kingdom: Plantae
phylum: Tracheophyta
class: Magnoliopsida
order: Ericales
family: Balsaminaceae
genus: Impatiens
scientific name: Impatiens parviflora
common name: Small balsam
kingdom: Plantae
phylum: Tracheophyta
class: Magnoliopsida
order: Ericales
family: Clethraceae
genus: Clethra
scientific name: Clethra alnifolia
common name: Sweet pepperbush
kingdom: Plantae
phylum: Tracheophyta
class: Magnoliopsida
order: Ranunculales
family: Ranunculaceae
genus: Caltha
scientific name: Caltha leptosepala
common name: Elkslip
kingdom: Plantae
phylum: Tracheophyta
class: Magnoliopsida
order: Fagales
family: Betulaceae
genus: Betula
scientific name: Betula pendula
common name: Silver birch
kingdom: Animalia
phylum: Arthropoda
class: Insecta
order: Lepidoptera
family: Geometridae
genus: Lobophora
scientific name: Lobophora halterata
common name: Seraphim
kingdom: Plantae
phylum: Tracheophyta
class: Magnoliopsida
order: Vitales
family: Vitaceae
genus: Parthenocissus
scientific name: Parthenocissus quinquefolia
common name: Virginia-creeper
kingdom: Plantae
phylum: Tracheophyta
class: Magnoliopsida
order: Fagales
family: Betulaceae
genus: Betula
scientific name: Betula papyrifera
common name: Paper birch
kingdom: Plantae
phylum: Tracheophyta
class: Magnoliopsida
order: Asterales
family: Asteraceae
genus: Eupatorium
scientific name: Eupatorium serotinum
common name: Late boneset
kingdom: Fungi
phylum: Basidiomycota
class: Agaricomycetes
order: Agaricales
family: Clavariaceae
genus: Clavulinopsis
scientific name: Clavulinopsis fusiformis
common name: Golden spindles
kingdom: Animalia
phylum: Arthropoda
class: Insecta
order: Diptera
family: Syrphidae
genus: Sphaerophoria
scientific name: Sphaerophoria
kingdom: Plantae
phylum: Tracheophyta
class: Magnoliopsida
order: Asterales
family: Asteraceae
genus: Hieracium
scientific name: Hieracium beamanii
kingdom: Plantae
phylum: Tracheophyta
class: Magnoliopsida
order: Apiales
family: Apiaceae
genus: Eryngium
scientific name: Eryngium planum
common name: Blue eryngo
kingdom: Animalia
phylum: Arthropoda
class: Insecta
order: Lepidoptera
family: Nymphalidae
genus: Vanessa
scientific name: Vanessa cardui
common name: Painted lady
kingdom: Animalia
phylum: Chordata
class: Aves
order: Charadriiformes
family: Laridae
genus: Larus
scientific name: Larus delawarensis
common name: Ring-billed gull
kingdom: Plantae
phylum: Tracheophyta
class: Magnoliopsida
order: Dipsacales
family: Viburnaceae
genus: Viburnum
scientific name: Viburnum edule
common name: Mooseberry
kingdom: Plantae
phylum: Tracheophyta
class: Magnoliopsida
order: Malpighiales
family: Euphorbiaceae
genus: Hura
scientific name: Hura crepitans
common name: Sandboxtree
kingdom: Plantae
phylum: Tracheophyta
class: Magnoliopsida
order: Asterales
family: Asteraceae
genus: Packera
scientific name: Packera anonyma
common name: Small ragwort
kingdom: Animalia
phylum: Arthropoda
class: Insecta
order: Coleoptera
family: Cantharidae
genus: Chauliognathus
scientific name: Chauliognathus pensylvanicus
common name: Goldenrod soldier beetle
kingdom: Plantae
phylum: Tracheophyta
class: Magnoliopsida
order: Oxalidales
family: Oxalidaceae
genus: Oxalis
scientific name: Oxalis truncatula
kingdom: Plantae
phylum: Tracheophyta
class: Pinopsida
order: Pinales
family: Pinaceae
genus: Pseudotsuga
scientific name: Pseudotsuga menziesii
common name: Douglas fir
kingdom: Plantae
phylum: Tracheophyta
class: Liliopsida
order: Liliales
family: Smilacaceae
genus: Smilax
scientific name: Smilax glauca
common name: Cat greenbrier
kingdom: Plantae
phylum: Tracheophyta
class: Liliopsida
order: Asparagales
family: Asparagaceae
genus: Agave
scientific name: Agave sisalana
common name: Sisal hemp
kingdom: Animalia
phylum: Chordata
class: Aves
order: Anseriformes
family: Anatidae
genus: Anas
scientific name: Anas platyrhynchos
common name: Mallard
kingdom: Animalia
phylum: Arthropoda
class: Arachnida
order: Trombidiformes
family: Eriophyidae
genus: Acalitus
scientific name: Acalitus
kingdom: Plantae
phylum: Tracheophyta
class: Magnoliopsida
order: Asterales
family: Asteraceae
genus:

--

Can you reproduce everything from the line containing "common name: Painted lady" down to the line containing "family: Viburnaceae", keeping each line identical?

→ Expected answer:
common name: Painted lady
kingdom: Animalia
phylum: Chordata
class: Aves
order: Charadriiformes
family: Laridae
genus: Larus
scientific name: Larus delawarensis
common name: Ring-billed gull
kingdom: Plantae
phylum: Tracheophyta
class: Magnoliopsida
order: Dipsacales
family: Viburnaceae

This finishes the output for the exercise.